──────── Отрывок со страницы

Для чего я выдумала это одиночество?.. – Писать хотела! – Но что писать, для чего писать, кому нужно это писание?! Да и, наконец, что-нибудь более или менее живое выходит у меня только тогда, когда за стеной я чувствую жизнь, в которую каждую минуту могу погрузиться сама, почерпнуть сил из ее неиссякающего фонтана.

Я не могу долго быть одна на одну с собой; я начинаю тогда хандрить и прихожу к taedium vitae благодаря постоянному созерцанию прелестей собственного ничтожества. Я теряю всякую способность работать, я теряю интерес ко всему и с каждым днем и часом все больше и больше отравляю себя ядом самоанализа, саморазрушения. То я думаю, что меня никто на свете не любит и я никому не нужна (да так оно, конечно, и есть, кроме мамы, которая в счет в данном случае не идет); то я думаю, что я совершенно бесполезный человек, то – что я полная бездарность и ничтожество, то… – и без конца «то», в результате чего – тоска, как змея, сосущая сердце. Я дохожу до того, что, не видя долго человеческого лица, теряю, наконец, всякое желание видеть кого бы то ни было, и если придет ко мне в это время кто-нибудь, даже тот, кому еще три дня назад я была бы несказанно рада, – я им тягочусь, мне не хочется говорить, его присутствие утомляет меня.

────────────────

■ Задание 1:
Повторите дословно фрагмент отрывка об одиночестве, начиная со слов «Для чего я выдумала» и продолжая до слов «ее неиссякающего фонтана.» включительно.
■ Задание 2:
Изложите суть отрывка об одиночестве в двух предложениях.

──────── Данные упражнения

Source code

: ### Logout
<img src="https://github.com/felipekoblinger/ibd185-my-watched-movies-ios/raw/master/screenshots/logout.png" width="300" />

────────────────

■ Ответ 1:
Для чего я выдумала это одиночество?.. – Писать хотела! – Но что писать, для чего писать, кому нужно это писание?! Да и, наконец, что-нибудь более или менее живое выходит у меня только тогда, когда за стеной я чувствую жизнь, в которую каждую минуту могу погрузиться сама, почерпнуть сил из ее неиссякающего фонтана.

■ Ответ 2:
Одиночество было выдумано ради писания, но теперь само писание кажется ненужным, ведь что-то живое выходит лишь тогда, когда за стеной чувствуется жизнь. Долгое пребывание наедине с собой ведет к хандре, потере способности работать и интереса ко всему, к самоанализу и тоске, а затем и к нежеланию видеть кого бы то ни было.